Problem:
Within the lines below, the span from the line with "right wrist: (251, 222)" to the line with "right ear: (76, 147)", both ends included, is to be reproduced exactly, with pictures omitted.

Data extracted from a collection:
================================
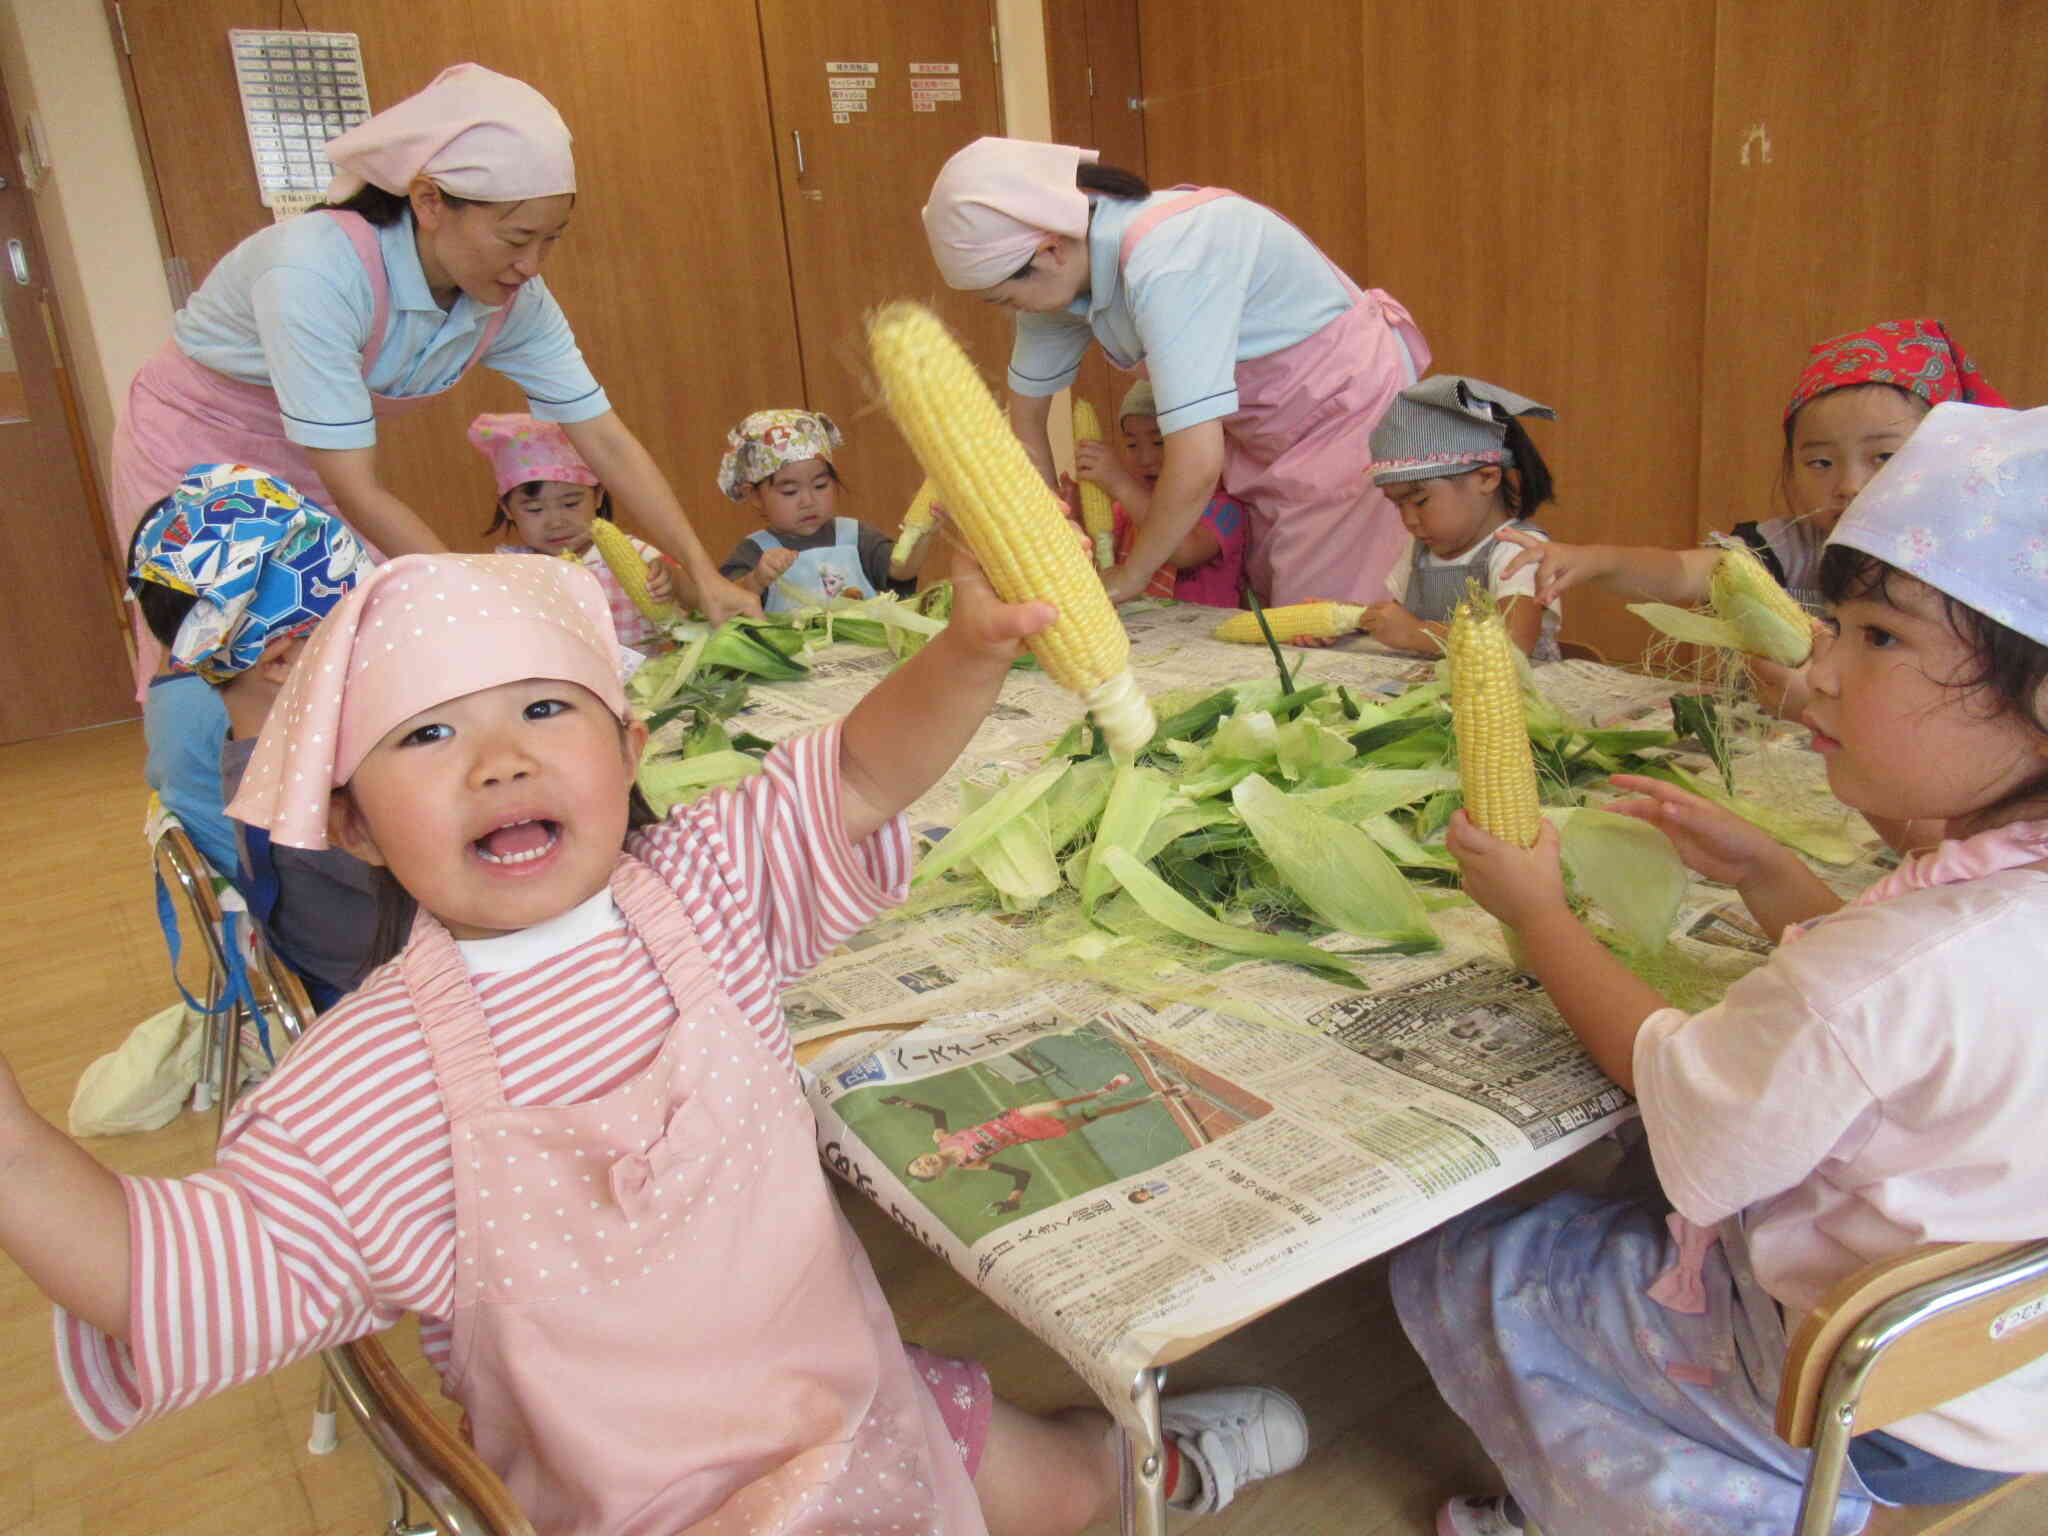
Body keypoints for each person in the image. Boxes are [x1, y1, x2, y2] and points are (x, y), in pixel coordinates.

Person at [6, 551, 1306, 1532]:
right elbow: (163, 1271)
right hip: (643, 1511)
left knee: (1068, 1482)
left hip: (848, 1398)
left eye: (544, 712)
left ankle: (1149, 1464)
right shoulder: (371, 1083)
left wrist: (971, 648)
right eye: (431, 735)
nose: (500, 762)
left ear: (629, 752)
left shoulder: (705, 887)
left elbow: (854, 776)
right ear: (351, 823)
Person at [1396, 402, 2048, 1536]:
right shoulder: (1987, 909)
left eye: (1875, 638)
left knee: (1467, 1264)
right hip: (2004, 1372)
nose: (1819, 674)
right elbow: (1914, 1016)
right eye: (1830, 626)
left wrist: (1541, 916)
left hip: (1861, 1398)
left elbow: (1687, 1105)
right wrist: (1767, 874)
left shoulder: (1884, 978)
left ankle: (1680, 1503)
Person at [109, 61, 755, 696]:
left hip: (323, 463)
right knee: (222, 660)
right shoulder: (315, 271)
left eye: (551, 239)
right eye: (516, 237)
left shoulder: (512, 300)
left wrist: (703, 572)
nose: (532, 265)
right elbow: (356, 491)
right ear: (428, 201)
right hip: (198, 456)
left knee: (346, 658)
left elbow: (604, 440)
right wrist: (486, 603)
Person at [921, 136, 1429, 608]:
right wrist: (1048, 544)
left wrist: (1130, 575)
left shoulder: (1169, 258)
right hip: (1262, 427)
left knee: (1320, 610)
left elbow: (1197, 458)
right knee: (1266, 592)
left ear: (1050, 251)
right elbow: (1026, 423)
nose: (1009, 312)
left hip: (1343, 412)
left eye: (1004, 298)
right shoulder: (1059, 282)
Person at [1495, 317, 2006, 619]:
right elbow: (1681, 573)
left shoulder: (1978, 568)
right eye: (1820, 462)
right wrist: (1599, 560)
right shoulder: (1794, 548)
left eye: (1885, 457)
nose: (1850, 486)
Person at [129, 466, 377, 1008]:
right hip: (392, 1010)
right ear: (284, 660)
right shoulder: (318, 794)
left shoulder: (264, 753)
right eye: (363, 626)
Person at [1348, 375, 1563, 660]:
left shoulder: (1519, 549)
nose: (1409, 520)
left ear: (1486, 478)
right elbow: (1397, 622)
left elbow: (1512, 642)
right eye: (1397, 505)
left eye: (1420, 500)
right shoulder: (1419, 552)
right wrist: (1347, 624)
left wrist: (1417, 633)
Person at [469, 411, 677, 652]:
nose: (556, 522)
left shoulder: (639, 553)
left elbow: (694, 603)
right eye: (535, 509)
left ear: (598, 496)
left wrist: (673, 583)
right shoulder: (508, 570)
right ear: (507, 509)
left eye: (570, 504)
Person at [715, 408, 938, 612]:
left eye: (820, 486)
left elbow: (901, 571)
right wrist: (756, 580)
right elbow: (722, 604)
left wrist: (925, 529)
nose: (808, 501)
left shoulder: (855, 536)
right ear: (755, 497)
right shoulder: (754, 551)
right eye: (790, 492)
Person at [887, 1073, 1190, 1212]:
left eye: (919, 1162)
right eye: (925, 1171)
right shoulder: (971, 1164)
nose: (924, 1164)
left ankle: (1102, 1088)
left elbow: (937, 1112)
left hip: (1013, 1118)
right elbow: (1022, 1175)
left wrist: (904, 1103)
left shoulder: (941, 1138)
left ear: (924, 1153)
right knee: (1097, 1114)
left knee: (1057, 1102)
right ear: (939, 1175)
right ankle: (1156, 1096)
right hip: (1030, 1133)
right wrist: (1014, 1199)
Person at [1072, 379, 1248, 607]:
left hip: (1200, 637)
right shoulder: (1124, 510)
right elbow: (1097, 562)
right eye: (1132, 445)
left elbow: (1183, 551)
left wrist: (1120, 484)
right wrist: (1075, 518)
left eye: (1158, 442)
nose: (1146, 459)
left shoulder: (1226, 508)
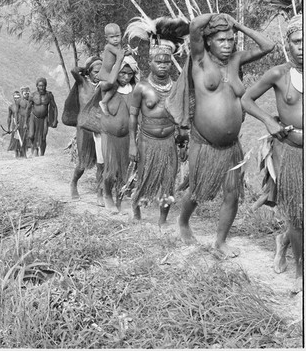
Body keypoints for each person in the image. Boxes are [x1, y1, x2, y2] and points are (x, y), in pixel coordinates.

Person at [171, 13, 274, 257]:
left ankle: (220, 242)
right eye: (221, 40)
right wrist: (221, 16)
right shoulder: (200, 60)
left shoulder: (236, 61)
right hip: (204, 142)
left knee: (232, 194)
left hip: (231, 146)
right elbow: (195, 25)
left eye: (230, 40)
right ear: (208, 42)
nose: (227, 45)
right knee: (198, 190)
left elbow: (268, 46)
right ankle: (183, 222)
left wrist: (237, 24)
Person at [241, 14, 302, 293]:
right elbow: (246, 99)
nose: (302, 46)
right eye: (297, 41)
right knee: (298, 215)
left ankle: (282, 241)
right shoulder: (279, 73)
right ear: (287, 44)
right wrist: (268, 120)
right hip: (291, 151)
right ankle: (301, 272)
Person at [129, 40, 184, 226]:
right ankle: (136, 213)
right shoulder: (142, 87)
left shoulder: (176, 87)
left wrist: (184, 140)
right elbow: (133, 116)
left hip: (169, 141)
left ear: (171, 64)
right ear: (150, 63)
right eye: (158, 62)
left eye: (167, 62)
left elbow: (182, 116)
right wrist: (132, 144)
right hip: (147, 141)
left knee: (168, 181)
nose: (162, 65)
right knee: (144, 177)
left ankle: (162, 220)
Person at [99, 49, 140, 213]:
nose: (125, 77)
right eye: (122, 73)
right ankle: (107, 194)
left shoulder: (135, 89)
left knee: (125, 168)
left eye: (129, 74)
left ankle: (120, 197)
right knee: (111, 168)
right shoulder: (108, 87)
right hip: (109, 135)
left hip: (127, 137)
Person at [69, 56, 104, 202]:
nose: (99, 74)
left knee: (101, 163)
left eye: (101, 71)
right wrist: (86, 68)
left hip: (100, 128)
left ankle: (100, 194)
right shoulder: (82, 83)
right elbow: (74, 70)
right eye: (96, 71)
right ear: (89, 72)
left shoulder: (105, 85)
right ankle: (73, 183)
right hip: (84, 128)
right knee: (83, 163)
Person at [26, 77, 58, 156]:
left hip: (44, 118)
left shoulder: (49, 95)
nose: (41, 87)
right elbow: (28, 108)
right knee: (31, 135)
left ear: (45, 86)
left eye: (43, 86)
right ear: (37, 86)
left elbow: (54, 107)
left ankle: (42, 154)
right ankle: (34, 147)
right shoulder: (33, 95)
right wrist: (25, 122)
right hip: (34, 117)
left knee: (43, 136)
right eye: (40, 86)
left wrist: (54, 120)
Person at [98, 23, 124, 116]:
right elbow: (119, 55)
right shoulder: (109, 47)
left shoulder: (118, 46)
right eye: (112, 37)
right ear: (107, 38)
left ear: (121, 35)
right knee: (115, 84)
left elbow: (121, 53)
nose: (115, 39)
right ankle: (104, 102)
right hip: (105, 74)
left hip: (112, 72)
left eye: (117, 36)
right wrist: (125, 52)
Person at [7, 90, 23, 158]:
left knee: (22, 138)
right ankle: (16, 154)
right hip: (14, 125)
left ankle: (22, 153)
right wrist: (8, 128)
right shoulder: (11, 107)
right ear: (13, 98)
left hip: (22, 125)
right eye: (15, 97)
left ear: (20, 97)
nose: (16, 99)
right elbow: (9, 117)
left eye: (18, 97)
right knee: (15, 139)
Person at [18, 86, 31, 158]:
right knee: (23, 136)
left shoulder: (31, 101)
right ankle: (22, 153)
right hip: (22, 121)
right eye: (25, 94)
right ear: (22, 94)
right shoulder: (19, 102)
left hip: (30, 120)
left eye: (28, 93)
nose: (27, 95)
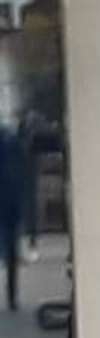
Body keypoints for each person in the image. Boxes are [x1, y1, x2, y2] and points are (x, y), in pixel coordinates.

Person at [0, 121, 25, 311]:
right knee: (11, 253)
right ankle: (12, 297)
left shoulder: (11, 141)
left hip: (8, 201)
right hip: (9, 201)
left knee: (11, 251)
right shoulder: (12, 140)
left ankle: (12, 296)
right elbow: (20, 172)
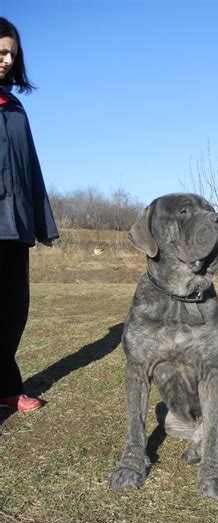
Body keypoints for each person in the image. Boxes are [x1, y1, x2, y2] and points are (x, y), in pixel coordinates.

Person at [0, 17, 58, 412]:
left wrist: (42, 223)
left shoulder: (16, 108)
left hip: (13, 226)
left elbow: (30, 167)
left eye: (11, 54)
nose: (5, 60)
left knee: (12, 309)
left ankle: (5, 387)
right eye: (0, 51)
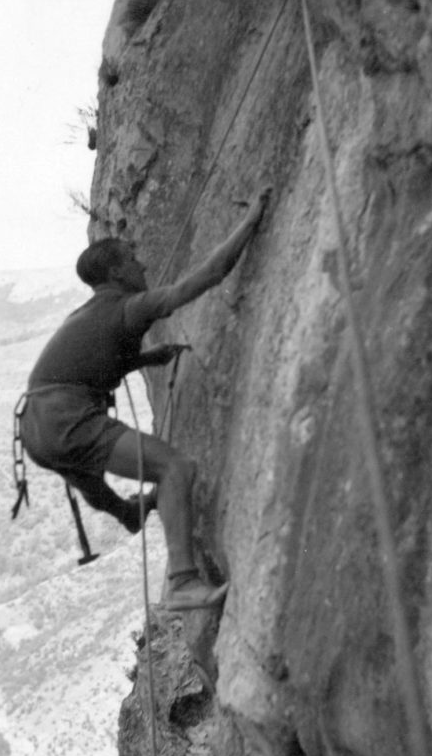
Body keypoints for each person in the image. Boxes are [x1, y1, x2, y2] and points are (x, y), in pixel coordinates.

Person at [18, 190, 270, 610]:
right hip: (68, 418)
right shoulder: (129, 307)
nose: (143, 265)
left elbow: (89, 362)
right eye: (133, 259)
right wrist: (251, 222)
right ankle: (183, 582)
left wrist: (147, 358)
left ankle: (128, 513)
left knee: (95, 484)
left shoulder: (87, 314)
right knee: (174, 467)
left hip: (34, 425)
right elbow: (205, 277)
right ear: (117, 271)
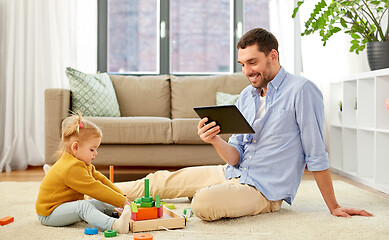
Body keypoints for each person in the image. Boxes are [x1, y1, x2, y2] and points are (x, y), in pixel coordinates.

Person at [116, 28, 373, 221]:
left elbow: (315, 153)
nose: (247, 71)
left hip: (263, 191)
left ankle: (216, 192)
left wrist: (334, 206)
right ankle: (85, 190)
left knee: (202, 204)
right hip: (231, 174)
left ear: (273, 56)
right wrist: (214, 139)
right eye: (242, 64)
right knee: (160, 181)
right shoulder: (245, 96)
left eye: (253, 62)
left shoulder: (302, 90)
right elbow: (235, 156)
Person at [36, 113, 131, 234]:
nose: (95, 153)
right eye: (92, 149)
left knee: (97, 203)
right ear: (76, 147)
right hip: (49, 213)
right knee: (84, 207)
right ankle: (114, 225)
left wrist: (122, 198)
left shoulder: (81, 162)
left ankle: (122, 212)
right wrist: (120, 200)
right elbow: (95, 188)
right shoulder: (71, 167)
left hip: (64, 206)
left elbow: (101, 180)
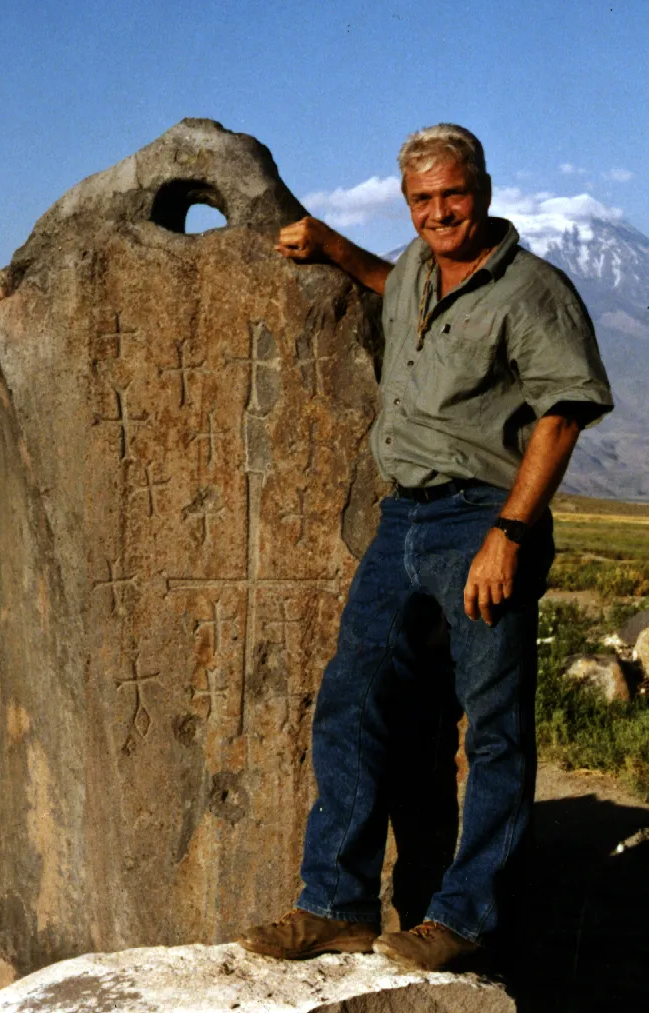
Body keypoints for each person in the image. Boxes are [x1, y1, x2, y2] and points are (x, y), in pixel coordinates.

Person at [236, 124, 613, 971]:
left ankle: (465, 916)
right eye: (421, 200)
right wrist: (334, 246)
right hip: (399, 518)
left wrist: (508, 533)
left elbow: (561, 414)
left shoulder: (531, 290)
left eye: (452, 194)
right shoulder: (415, 267)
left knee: (492, 730)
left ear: (481, 187)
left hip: (483, 517)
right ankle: (335, 901)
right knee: (351, 700)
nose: (439, 212)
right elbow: (387, 282)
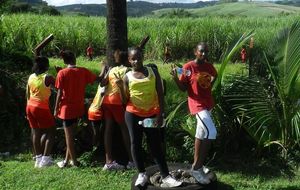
================================
Response:
right wrist: (251, 222)
right ankle: (183, 582)
left wrist: (147, 358)
left ankle: (128, 513)
left knee: (95, 484)
left shoulder: (87, 314)
right knee: (174, 467)
left hip: (34, 425)
right elbow: (205, 277)
right ear: (117, 271)
Body keypoints for each person in the image. Boxes are [x1, y1, x2, y2] and points are (x, y), in pixel coordinates.

Person at [116, 28, 373, 221]:
left elbow: (315, 153)
nose: (247, 71)
left hip: (263, 191)
left ankle: (216, 192)
left wrist: (334, 206)
right ankle: (85, 190)
left knee: (202, 204)
right hip: (231, 174)
left ear: (273, 56)
right wrist: (214, 139)
right eye: (242, 64)
right knee: (160, 181)
right shoulder: (245, 96)
left eye: (253, 62)
left shoulder: (302, 90)
right elbow: (235, 156)
Person at [36, 113, 131, 234]:
nose: (95, 153)
right eye: (92, 149)
left knee: (97, 203)
right ear: (76, 147)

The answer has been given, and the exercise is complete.